Add support for scratch buffers in jax_triton.

Google-ML-Automation · Google-ML-Automation · commit 55daa46efc0f · 2025-03-13T14:58:59.000-07:00
This is required to use device-side TMA descriptors.

PiperOrigin-RevId: 736650031
diff --git a/jax_triton/triton_lib.py b/jax_triton/triton_lib.py
@@ -20,6 +20,7 @@
 import copy
 import dataclasses
 import functools
+import inspect
 import os
 import pprint
 import tempfile
@@ -34,7 +35,6 @@
 from jax._src import state
 from jax._src import util
 from jax._src.lib import gpu_triton as triton_kernel_call_lib
-from jax._src.lib import version as jaxlib_version
 from jax._src.lib.mlir import ir
 import jax.dlpack
 import jax.extend as jex
@@ -176,7 +176,6 @@ class CompilationResult:
   binary: str
   name: str
   shared_mem_bytes: int
-  global_scratch_bytes: int
   cluster_dims: tuple
   ttgir: str | None
   llir: str | None
@@ -252,14 +251,15 @@ def compile_ttir_to_ptx_inplace(
   )
   if cuda_options.debug:
     print(ptx)
+  name = metadata["name"]
+  cluster_dims = metadata["cluster_dims"]
   ttgir = str(ttgir) if _JAX_TRITON_DUMP_DIR else None
   llir = str(llir) if _JAX_TRITON_DUMP_DIR else None
   return CompilationResult(
       binary=ptx,
-      name=metadata["name"],
+      name=name,
       shared_mem_bytes=shared_mem_bytes,
-      global_scratch_bytes=metadata["global_scratch_size"],
-      cluster_dims=metadata["cluster_dims"],
+      cluster_dims=cluster_dims,
       ttgir=ttgir,
       llir=llir,
   )
@@ -318,7 +318,6 @@ def compile_ttir_to_hsaco_inplace(
       binary=hsaco_path,
       name=name,
       shared_mem_bytes=shared_mem_bytes,
-      global_scratch_bytes=0,
       cluster_dims=cluster_dims,
       ttgir=ttgir,
       llir=llir,
@@ -341,7 +340,7 @@ def get_or_create_triton_kernel(
     enable_fp_fusion,
     metaparams,
     dump: bool,
-) -> tuple[triton_kernel_call_lib.TritonKernel, Any, int]:
+) -> tuple[triton_kernel_call_lib.TritonKernel, Any]:
   if num_warps is None:
     num_warps = 4
   if num_stages is None:
@@ -395,7 +394,7 @@ def get_or_create_triton_kernel(
       compute_capability,
       enable_fp_fusion,
   )
-  kernel, scratch_bytes = _COMPILED_KERNEL_CACHE.get(cache_key, (None, 0))
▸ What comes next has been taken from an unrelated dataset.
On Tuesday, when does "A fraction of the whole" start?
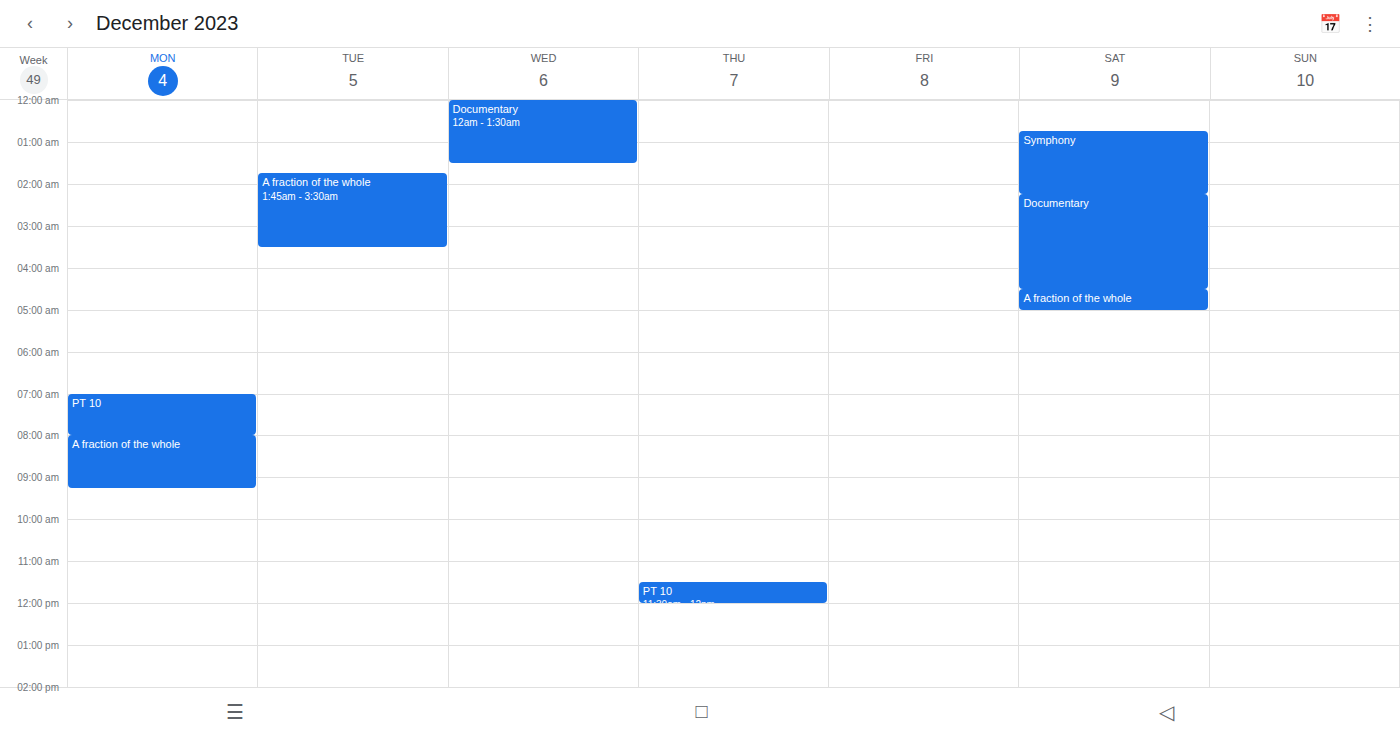
1:45 AM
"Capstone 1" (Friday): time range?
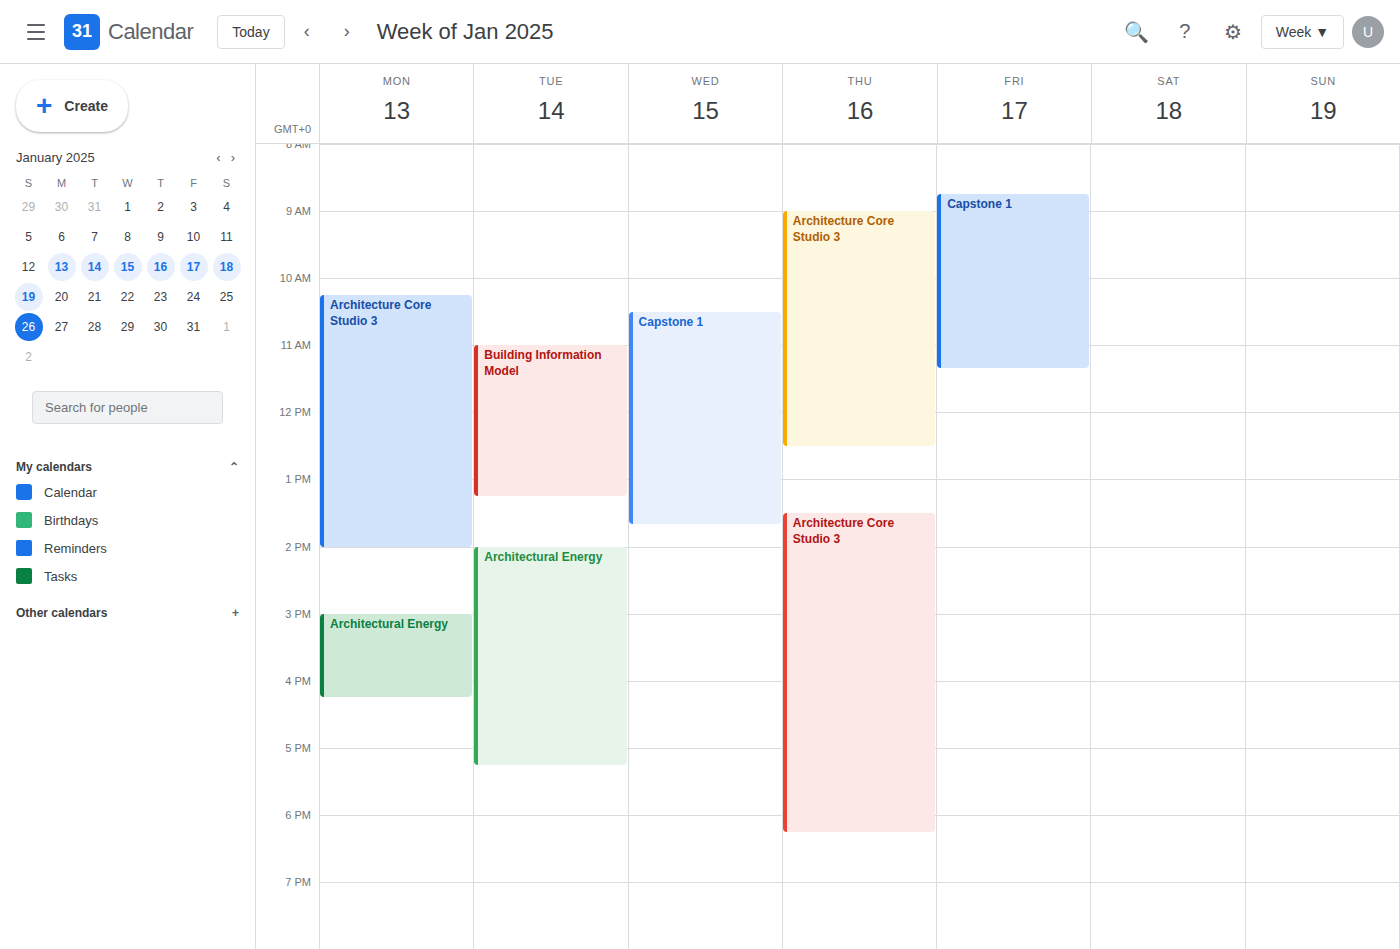
8:45 AM to 11:20 AM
+  kernel = _COMPILED_KERNEL_CACHE.get(cache_key)
 
   if kernel is None:
     opts = {
@@ -474,10 +473,10 @@ def get_or_create_triton_kernel(
         compute_capability,
         *compilation_result.cluster_dims,
     )
-    scratch_bytes = compilation_result.global_scratch_bytes
-    _COMPILED_KERNEL_CACHE[cache_key] = (kernel, scratch_bytes)
 
-  return kernel, attrs, scratch_bytes
+    _COMPILED_KERNEL_CACHE[cache_key] = kernel
+
+  return kernel, attrs
 
 
 def triton_kernel_call_lowering(
@@ -597,10 +596,8 @@ def prune_configs(configs, named_args, **kwargs):
     )
 
   kernel_calls = []
-  max_scratch_bytes = 0
   for params in config_params:
-    grid_x, grid_y, grid_z = params["grid"]
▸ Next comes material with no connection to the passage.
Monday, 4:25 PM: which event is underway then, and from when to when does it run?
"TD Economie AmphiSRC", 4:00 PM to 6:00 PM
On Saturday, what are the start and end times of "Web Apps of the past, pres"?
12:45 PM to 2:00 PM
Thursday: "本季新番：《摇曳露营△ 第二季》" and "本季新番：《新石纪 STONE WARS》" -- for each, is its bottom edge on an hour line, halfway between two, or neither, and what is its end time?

-    kernel, specialization_attr, scratch_bytes = get_or_create_triton_kernel(
+    kernel, specialization_attr = get_or_create_triton_kernel(
         backend_init_func,
         ctx.module_context.platforms[0],
         fn,
@@ -614,8 +611,6 @@ def prune_configs(configs, named_args, **kwargs):
         metaparams=dict(params["metaparams"]),
         dump=debug,
     )
-    scratch_bytes *= grid_x * grid_y * grid_z
-    max_scratch_bytes = max(max_scratch_bytes, scratch_bytes)
 
     kernel_params = []
     zeroed_params_with_sizes = dict(params["zeroed_params_with_sizes"])
@@ -636,15 +631,14 @@ def prune_configs(configs, named_args, **kwargs):
 
     kernel_calls.append(
         triton_kernel_call_lib.TritonKernelCall(
-            kernel, grid_x, grid_y, grid_z, kernel_params
+            kernel,
+            params["grid"][0],
+            params["grid"][1],
+            params["grid"][2],
+            kernel_params,
         )
     )
 
-  if max_scratch_bytes > 0 and jaxlib_version < (0, 5, 3):
-    raise NotImplementedError(
-        "Triton kernels with scratch buffers are not supported in JAX < 0.5.3."
-    )
-
   if len(kernel_calls) > 1:
     named_scalar_args = {fn.arg_names[i]: v for i, _, v in scalar_args}
     input_output_aliases_with_sizes = tuple(
@@ -663,21 +657,16 @@ def prune_configs(configs, named_args, **kwargs):
       ir.RankedTensorType.get(shape.shape, mlir.dtype_to_ir_type(shape.dtype))
       for shape in out_shapes
   ]
-
-  u8 = mlir.dtype_to_ir_type(jnp.dtype(jnp.uint8))
-  scratch_type = ir.RankedTensorType.get([max_scratch_bytes], u8)
-  scratch_layout = [0]
   call_proto = kernel_call.to_proto(kernel_call_name, serialized_metadata)
-  results = mlir.custom_call(
+  return mlir.custom_call(
       call_target_name=custom_call_target_name,
-      result_types=out_types + [scratch_type],
+      result_types=out_types,
       operands=array_args,
       backend_config=zlib.compress(call_proto),
       operand_layouts=avals_to_layouts(ctx.avals_in),
-      result_layouts=avals_to_layouts(ctx.avals_out) + [scratch_layout],
+      result_layouts=avals_to_layouts(ctx.avals_out),
       operand_output_aliases=dict(input_output_aliases),
   ).results
-  return results[:-1]  # Remove scratch buffer.
 
 mlir.register_lowering(
     triton_kernel_call_p,